Die Digitalisierung beim Internetriesen Google schreitet voran. Strassen, Städte, Dörfer. Alles ist fotografiert, alles ist veröffentlicht. Ob Gondeln fahren in Venedig, tauchen auf Galapagos oder sogar eine Fluss-Fahrt im Grand Canyon – Google hat's gemacht. Nun sind die Schweizer Berge dran. Seit 2012 ist die Unesco-Strecke Albula-Bernina Online.
«Es ist Zeit, dass nach all den anderen Orten die Schweiz auch ein Highlight auf Google Street View hat. Das Angebot wird sicherlich kostenlos bleiben», sagt Samuel Leiser in der Sendung «10vor10». Leiser arbeitet für Google Schweiz.
Fotografiert und nicht gefilmt
Der Internetriese hat erstmals die Wanderung vom Grimselhospitz zur Lauteraarhütte digitalisiert. Fast fünf Stunden dauert der Aufstieg. Seit heute kann jeder virtuell am Bildschirm die Wanderung auf 2392 Meter machen.
Möglich gemacht hat das eine spezielle Kamera. «Es ist quasi ein Rucksack, mit einer speziellen Vorrichtung. Diese besteht aus 15 Einzelkameras, die 360-Grad-Bilder machen», erklärt Leiser. Alle Kameras zusammen seien in der Lage 75'000 Megapixel-Aufnahmen zu machen. «Die Einzelbilder werden in einem zweiten Schritt zusammengesetzt.»
Der Schweizerische Alpenclub SAC ist beteiligt an dem Projekt. Um den 19 Kilogramm schweren Street View-Trekker bis zur Hütte zu tragen, ist eine Gruppe von geübten SAC-Berggängern dabei. Und diese Route soll erst der Anfang sein. Fünfzehn weitere Wanderungen zu Hütten sind bereits geplant. Arbeitet also der SAC für Google? «Ein Stück weit ja. Aber wir haben festgestellt, dass die Google-Bilder auf sehr grosses Interesse stossen. Und das ist auch gut für uns», sagt Pit Meyer, SAC-Marketingleiter.
Paradies in Gefahr
Die Menschen suchen in den Alpen Erholung und Ruhe – Abseits vom Massentourismus, sagt Reimund Rodenwald. Genau dieses Paradies sein in Gefahr, sagt der Geschäftsleiter des Schweizer Landschaftsschutzes weiter. «Die virtuellen Bergwanderungen führen dazu, dass man nicht mehr in die Berge gehen muss.»
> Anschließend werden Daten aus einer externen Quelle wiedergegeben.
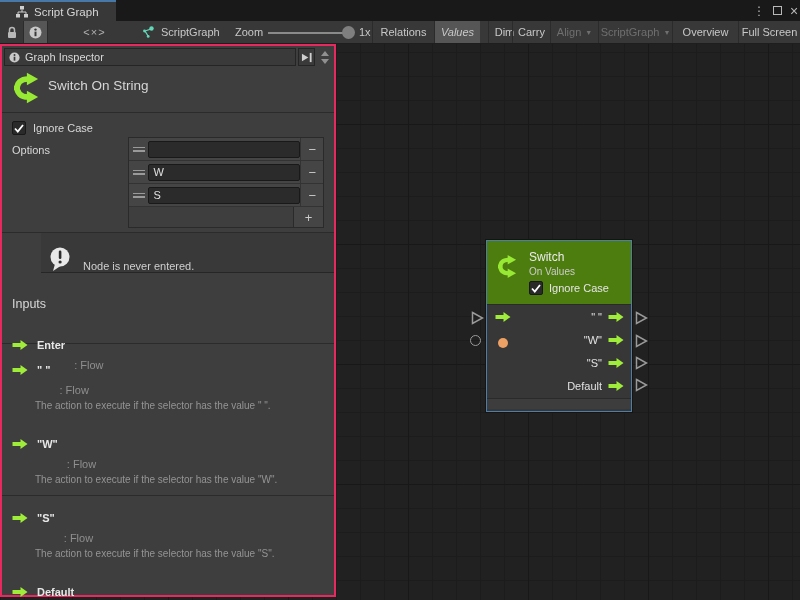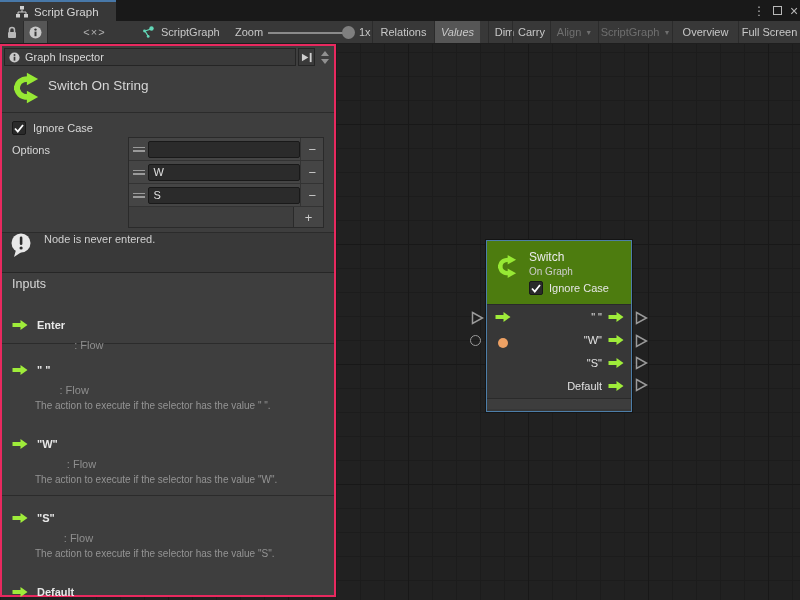--- a/index.html
+++ b/index.html
@@ -90,23 +90,23 @@
   .opt-handle { width:26px; display:flex; flex-direction:column; gap:2px; align-items:center; }
   .opt-handle i { display:block; width:12px; height:1.5px; background:#9a9a9a; }
   .opt-input { flex:1; height:17px; background:#2b2b2b; border:1px solid #191919; border-radius:2px;
     color:#e0e0e0; font-size:11px; padding:0 4px; font-family:"Liberation Sans",sans-serif; outline:none; }
   .opt-del { width:30px; text-align:center; color:#cccccc; font-size:13px; border-left:1px solid #333333;
     align-self:stretch; display:flex; align-items:center; justify-content:center; }
   .opt-addrow { height:20px; display:flex; justify-content:flex-end; background:#3e3e3e; }
   .opt-add { width:30px; background:#454545; border-left:1px solid #2a2a2a; color:#cccccc;
     font-size:13px; display:flex; align-items:center; justify-content:center; }
   .insp-warning { height:40px; background:#393939; border-bottom:1px solid #262626; display:flex;
-    align-items:flex-start; gap:10px; padding-left:8px; color:#cfcfcf; }
+    align-items:flex-end; gap:10px; padding-left:8px; color:#cfcfcf;margin-left:39px; }
   .insp-inputs { height:71px; border-bottom:1px solid #2b2b2b; }
-  .sec-h { font-size:12.5px; color:#d8d8d8; margin:4px 0 8px 10px; }
+  .sec-h { font-size:12.5px; color:#d8d8d8; margin:24px 0 8px 10px; }
   .port-line { display:flex; align-items:center; gap:8px; margin:0 0 9px 10px; }
   .port-line b { color:#e8e8e8; font-size:11px; }
   .port-type { color:#8f8f8f; margin-left:1px;margin-top:40px; }
   .port-desc { color:#949494; font-size:10px; margin:-5px 0 7px 33px; }
   .insp-outputs { height:152px; border-bottom:1px solid #2b2b2b; }
   .dot-orange { width:9px; height:9px; border-radius:50%; background:#eda164; margin:0 3px; }
 
   svg { display:block; }
 </style>
 </head>
@@ -198,21 +198,21 @@
 
     <div class="node">
       <div class="node-header">
         <svg class="node-icon" width="27" height="27" viewBox="0 0 32 32">
           <path d="M6 18 C6 11 10 8 16 8" stroke="#97e934" stroke-width="5" fill="none"></path>
           <polygon points="15,2.5 25,8 15,13.5" fill="#97e934"></polygon>
           <path d="M6 14 C6 21 10 24 16 24" stroke="#97e934" stroke-width="5" fill="none"></path>
           <polygon points="15,18.5 25,24 15,29.5" fill="#97e934"></polygon>
         </svg>
         <div class="node-title">Switch</div>
-        <div class="node-sub">On Graph</div>
+        <div class="node-sub">On Values</div>
         <div class="node-check">
           <span class="chk">
             <svg width="10" height="9" viewBox="0 0 10 9">
               <path d="M1 4.5 L3.8 7.5 L9 1" stroke="#ffffff" stroke-width="1.8" fill="none"></path>
             </svg>
           </span>
           <span>Ignore Case</span>
         </div>
       </div>
       <div class="node-body">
Zudem verändere sich unsere Beziehung zur Natur. Alles was man sehen möchte, sei bereits am Bildschirm betrachtet worden, sagt Rodenwald weiter. «Die Faszination vom persönlichen Erlebnis tritt zurück». Das Naturspektakel werde dadurch banalisiert. «Dadurch wird die Freizeit- und Erlebnisbranche gezwungen ständig neue Attraktionen zu schaffen. Das wirkt kontraproduktiv.»
Teurer Unterhalt
Trotz aller Kritik, den Hüttenwart der Lauteraarhütte freut diese virtuelle Wandertour. Heinz Müller erhofft sich, einen Anstieg der Übernachtungen in seiner Hütte. «Die Alphütten der SAC-Sektionen profitieren davon. Denn Unterhalt, Reparaturen und Investitionen verschlingen Unsummen an Geld.» Jede Übernachtung, die auf Grund der Google-Bilder zustande komme, sei wieder Geld in den Kassen der SAC-Sektionen.
Die digitale Wanderung zur Lauteraarhütte ist ab heute Online. Für alle anderen dauert der Weg weiterhin viereinhalb Stunden.